## Exercise text
Content starts
Not sure that's a question or a description of how your imlemetation
currently works.
A SAML IDP can put a maximum limit on the SP session, but I can't tell
you whether your IDP does that wrt your SP. If that's not the case the
SP session can life (much) longer than the SSO session at the IDP.

> As far as I understood by your answer, everytime the IdP session expires
> the user must type his login credentials on the IdP screen

Only if the SAML SP's (and possibly the application's) session was
meanwhile expired AND the subject continues to send requests to the
protected resource (and the SAML SP is configured to intercept them).
The login at the IDP must be triggered by something, the IDP knows
nothing about what the subject does at the SP and vice versa: The fact
that the SSO session at the IDP expired has no practical consequence
if the subject can continue using the SP, i.e. that won't trigger a
redirect to the IDP for authentication.

> so the IdP creates a new session if the user is authorized on the
> Active Directory, right? Usually, even if the user is removed from
> the Active Directory, as long as the IdP session is alive, the user
> will be authorized on the IdP side, correct?

I cannot tell you whether that's how MS-ADFS works or not. A SAML IDP
that works independently of an LDAP directory server will create a
session in its session store (and hand out cookies referencing those
sessions), and those sessions will not magically be invalidated by
changed in the LDAP directory server.
Maybe they will in MS-ADFS, no idea.

> Isn't there a way to tell the IdP to refresh the session? For
> example, send the IdP the SAML Authorization Token, then the IdP
> checks with the Active Directory if the user related to that token
> is still valid, finally it refreshes the authorization with a new
> token or whatever extending the session time.
Content ends
## Material shown
Content starts
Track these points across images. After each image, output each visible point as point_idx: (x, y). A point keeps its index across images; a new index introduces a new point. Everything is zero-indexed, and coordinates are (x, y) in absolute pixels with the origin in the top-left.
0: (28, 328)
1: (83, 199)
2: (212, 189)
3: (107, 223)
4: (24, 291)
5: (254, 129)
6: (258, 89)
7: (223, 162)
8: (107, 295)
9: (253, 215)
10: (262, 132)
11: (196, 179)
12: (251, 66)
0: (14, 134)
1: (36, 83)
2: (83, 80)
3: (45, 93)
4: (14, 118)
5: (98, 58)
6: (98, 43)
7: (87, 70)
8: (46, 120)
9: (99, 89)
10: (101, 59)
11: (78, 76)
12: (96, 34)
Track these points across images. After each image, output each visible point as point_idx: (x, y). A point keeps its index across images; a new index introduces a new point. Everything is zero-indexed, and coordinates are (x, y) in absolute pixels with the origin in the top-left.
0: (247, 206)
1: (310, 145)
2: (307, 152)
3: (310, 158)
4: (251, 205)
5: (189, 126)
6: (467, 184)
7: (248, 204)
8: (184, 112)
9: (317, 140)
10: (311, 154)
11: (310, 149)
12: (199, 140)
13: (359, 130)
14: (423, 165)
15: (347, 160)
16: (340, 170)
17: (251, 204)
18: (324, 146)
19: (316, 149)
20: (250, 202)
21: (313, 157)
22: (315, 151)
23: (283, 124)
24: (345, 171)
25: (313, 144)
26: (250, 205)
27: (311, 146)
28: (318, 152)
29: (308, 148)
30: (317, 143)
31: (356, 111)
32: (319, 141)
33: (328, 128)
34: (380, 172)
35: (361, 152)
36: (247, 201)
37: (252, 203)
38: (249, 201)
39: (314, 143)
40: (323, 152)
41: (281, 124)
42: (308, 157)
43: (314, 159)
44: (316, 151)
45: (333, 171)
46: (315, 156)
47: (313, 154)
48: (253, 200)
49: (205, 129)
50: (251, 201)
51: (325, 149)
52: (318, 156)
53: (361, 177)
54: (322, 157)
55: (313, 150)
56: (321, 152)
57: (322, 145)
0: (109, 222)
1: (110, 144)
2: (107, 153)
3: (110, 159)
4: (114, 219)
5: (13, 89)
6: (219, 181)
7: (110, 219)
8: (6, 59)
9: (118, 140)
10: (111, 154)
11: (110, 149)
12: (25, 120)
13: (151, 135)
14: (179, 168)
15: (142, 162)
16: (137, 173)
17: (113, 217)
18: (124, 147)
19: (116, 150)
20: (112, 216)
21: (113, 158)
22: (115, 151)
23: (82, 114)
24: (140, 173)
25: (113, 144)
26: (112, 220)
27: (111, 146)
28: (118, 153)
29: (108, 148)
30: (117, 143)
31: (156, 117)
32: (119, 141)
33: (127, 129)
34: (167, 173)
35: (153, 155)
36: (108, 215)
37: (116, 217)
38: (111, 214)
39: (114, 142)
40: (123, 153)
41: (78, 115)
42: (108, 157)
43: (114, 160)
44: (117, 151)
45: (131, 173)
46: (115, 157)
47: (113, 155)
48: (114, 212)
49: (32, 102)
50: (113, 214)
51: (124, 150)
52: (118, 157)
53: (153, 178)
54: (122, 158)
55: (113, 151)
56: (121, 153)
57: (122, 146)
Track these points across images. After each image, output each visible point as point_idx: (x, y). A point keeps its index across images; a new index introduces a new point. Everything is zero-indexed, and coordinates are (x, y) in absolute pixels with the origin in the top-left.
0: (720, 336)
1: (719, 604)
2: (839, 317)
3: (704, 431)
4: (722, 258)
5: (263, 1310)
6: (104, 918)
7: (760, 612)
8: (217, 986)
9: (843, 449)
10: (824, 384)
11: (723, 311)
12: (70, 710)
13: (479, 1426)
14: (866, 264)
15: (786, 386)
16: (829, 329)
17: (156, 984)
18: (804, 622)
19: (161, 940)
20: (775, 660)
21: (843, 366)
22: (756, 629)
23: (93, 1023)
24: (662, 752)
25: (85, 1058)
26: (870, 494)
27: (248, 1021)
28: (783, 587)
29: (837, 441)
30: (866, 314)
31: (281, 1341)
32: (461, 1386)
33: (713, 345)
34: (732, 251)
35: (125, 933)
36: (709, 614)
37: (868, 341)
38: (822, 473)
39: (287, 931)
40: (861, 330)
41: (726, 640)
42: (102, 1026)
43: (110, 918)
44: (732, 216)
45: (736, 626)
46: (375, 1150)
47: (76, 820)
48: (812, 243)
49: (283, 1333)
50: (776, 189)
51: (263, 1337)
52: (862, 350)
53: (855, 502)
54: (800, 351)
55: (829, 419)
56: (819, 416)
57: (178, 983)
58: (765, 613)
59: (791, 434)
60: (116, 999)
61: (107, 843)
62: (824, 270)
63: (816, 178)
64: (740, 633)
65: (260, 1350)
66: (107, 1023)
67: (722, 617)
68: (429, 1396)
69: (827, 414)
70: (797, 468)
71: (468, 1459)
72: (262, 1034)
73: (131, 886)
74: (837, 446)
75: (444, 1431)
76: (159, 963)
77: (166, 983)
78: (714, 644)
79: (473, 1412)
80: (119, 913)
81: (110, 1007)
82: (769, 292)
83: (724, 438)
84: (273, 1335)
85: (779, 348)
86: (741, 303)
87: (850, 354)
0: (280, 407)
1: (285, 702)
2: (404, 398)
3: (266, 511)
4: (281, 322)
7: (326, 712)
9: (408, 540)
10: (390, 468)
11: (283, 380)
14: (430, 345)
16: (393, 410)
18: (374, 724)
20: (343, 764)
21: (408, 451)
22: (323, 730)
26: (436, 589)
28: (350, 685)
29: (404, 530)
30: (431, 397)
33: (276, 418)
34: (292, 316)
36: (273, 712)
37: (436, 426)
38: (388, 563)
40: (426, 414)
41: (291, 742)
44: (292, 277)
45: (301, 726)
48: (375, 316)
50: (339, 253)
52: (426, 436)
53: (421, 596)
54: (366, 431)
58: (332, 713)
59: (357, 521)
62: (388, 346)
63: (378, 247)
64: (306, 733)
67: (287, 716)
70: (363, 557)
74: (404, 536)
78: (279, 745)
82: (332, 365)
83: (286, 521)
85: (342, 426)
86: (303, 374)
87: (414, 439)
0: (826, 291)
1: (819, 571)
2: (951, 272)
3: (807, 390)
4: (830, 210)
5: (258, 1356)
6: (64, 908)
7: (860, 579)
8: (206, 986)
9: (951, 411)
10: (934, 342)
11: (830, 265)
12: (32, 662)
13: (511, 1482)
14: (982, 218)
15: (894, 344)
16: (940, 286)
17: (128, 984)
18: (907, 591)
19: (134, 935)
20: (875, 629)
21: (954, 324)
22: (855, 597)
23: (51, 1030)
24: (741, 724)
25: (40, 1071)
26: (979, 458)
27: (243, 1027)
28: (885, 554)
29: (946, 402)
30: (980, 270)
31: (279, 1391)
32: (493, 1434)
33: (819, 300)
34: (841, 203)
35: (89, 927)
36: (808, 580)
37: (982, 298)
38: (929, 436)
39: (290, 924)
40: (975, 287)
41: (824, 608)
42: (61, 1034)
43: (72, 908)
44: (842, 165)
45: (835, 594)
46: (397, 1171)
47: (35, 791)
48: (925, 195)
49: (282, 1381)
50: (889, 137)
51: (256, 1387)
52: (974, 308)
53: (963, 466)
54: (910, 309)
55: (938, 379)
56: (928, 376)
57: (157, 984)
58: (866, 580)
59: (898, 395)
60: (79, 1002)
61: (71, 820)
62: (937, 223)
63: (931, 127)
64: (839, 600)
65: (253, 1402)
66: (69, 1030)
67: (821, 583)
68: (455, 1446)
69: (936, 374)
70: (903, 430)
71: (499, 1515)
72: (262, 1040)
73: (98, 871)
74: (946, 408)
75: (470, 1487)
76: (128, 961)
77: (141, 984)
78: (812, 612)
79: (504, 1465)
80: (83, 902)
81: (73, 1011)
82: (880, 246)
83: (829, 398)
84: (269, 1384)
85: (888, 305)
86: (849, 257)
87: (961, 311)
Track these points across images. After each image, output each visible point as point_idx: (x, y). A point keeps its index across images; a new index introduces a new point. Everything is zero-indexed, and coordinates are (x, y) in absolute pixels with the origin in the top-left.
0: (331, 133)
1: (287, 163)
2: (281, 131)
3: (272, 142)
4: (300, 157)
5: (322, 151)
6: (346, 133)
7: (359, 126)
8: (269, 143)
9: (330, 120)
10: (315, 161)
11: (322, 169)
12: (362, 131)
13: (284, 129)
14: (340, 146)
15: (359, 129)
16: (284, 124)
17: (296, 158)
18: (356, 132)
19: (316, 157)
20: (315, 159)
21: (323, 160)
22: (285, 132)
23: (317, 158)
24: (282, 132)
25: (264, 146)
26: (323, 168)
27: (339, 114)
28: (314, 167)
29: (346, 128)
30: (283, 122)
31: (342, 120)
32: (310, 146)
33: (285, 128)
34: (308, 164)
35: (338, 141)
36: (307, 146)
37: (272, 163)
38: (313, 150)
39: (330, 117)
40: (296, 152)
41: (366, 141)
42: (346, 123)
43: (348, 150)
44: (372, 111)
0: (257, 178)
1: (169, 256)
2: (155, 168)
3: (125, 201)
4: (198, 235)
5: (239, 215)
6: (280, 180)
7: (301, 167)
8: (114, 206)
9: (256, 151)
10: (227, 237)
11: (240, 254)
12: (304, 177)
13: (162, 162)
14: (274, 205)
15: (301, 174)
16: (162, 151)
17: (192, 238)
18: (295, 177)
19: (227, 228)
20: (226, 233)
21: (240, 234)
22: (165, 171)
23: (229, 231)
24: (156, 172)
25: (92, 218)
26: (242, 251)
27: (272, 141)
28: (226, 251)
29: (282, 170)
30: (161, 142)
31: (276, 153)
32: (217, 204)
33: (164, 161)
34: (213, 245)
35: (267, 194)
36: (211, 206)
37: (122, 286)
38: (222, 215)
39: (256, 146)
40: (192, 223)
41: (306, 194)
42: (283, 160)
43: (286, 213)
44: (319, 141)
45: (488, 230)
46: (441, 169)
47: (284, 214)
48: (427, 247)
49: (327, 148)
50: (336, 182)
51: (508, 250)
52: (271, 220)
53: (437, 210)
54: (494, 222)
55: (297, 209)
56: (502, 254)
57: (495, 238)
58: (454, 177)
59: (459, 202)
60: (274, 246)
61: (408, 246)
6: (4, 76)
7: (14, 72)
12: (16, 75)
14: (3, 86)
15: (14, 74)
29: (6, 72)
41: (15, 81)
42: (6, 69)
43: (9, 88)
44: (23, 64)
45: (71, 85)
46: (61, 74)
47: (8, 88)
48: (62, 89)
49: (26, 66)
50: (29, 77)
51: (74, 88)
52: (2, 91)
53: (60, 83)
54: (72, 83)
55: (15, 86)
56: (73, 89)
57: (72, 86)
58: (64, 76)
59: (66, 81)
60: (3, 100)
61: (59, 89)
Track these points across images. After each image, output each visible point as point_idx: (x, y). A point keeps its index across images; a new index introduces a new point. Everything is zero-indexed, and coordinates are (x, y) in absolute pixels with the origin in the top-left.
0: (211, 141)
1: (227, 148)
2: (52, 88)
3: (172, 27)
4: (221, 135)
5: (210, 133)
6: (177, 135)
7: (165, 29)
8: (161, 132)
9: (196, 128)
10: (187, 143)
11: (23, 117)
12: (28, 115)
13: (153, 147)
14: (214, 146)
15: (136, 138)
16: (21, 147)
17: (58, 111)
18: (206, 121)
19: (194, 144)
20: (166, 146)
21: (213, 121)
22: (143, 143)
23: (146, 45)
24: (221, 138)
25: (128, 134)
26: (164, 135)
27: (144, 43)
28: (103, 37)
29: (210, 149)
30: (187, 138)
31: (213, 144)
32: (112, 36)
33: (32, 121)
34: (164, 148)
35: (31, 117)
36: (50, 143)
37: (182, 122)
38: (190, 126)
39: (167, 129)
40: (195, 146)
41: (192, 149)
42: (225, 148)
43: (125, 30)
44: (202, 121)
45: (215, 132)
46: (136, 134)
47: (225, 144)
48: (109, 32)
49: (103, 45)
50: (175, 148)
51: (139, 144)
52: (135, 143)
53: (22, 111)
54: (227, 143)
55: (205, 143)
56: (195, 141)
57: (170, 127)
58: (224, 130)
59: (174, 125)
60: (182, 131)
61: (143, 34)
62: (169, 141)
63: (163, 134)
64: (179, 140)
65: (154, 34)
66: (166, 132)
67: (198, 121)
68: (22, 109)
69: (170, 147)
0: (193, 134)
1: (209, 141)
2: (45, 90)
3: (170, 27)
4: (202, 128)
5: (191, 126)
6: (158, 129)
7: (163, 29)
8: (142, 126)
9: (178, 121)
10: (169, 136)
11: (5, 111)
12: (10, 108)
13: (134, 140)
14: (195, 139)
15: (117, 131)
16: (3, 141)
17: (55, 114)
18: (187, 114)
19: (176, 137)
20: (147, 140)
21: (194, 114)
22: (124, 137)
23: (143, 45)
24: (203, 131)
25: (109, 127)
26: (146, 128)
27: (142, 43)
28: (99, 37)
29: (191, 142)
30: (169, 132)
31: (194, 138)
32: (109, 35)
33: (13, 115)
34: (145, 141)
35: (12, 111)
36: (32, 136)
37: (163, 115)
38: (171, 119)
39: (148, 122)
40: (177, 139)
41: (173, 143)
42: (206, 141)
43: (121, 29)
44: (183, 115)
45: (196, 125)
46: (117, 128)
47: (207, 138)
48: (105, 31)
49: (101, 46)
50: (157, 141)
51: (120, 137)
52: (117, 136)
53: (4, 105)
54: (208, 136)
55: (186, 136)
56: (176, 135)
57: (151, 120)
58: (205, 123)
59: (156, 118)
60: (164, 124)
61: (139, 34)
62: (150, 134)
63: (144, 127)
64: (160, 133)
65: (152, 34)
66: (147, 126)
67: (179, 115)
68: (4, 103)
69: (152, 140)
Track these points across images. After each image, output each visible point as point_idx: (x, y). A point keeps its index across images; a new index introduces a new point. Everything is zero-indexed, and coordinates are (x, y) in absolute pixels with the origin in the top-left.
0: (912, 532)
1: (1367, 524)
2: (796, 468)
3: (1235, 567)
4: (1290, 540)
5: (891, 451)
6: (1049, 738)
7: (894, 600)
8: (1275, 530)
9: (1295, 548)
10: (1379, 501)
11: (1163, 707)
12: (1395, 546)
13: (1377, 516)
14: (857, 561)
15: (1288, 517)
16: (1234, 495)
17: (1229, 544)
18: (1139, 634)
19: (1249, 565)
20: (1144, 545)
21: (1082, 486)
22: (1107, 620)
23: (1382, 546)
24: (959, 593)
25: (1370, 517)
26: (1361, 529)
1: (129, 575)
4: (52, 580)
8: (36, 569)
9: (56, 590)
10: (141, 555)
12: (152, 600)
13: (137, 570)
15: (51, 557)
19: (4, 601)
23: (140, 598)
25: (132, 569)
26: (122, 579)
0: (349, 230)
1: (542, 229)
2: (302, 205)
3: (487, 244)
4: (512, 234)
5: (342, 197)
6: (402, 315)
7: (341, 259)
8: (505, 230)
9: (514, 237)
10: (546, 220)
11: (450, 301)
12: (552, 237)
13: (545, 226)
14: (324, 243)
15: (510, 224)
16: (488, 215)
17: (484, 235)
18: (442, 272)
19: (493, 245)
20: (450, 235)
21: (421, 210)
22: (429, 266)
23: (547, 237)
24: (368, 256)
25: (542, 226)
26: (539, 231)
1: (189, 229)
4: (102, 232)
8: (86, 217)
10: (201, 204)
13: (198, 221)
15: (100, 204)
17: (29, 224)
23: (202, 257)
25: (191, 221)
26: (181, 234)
Content ends
## Explore the material
**1.** In the SAML session reply, what does a SAML IDP that works independently of an LDAP directory server hand out?
**2.** Do the following statements agree with the SAML session reply? Answer yes or no for each and quote the deciding words.
(a) The IDP knows what the subject does at the SP.
(b) The SP session can last longer than the SSO session at the IDP.
(c) Expiry of the SSO session at the IDP will by itself trigger a redirect to the IDP for authentication.

## Solutions by task
**1.** Cookies referencing the sessions it creates in its session store.

**2.**
(a) No: "the IDP knows nothing about what the subject does at the SP and vice versa"
(b) Yes: "the SP session can life (much) longer than the SSO session at the IDP"
(c) No: "that won't trigger a redirect to the IDP for authentication"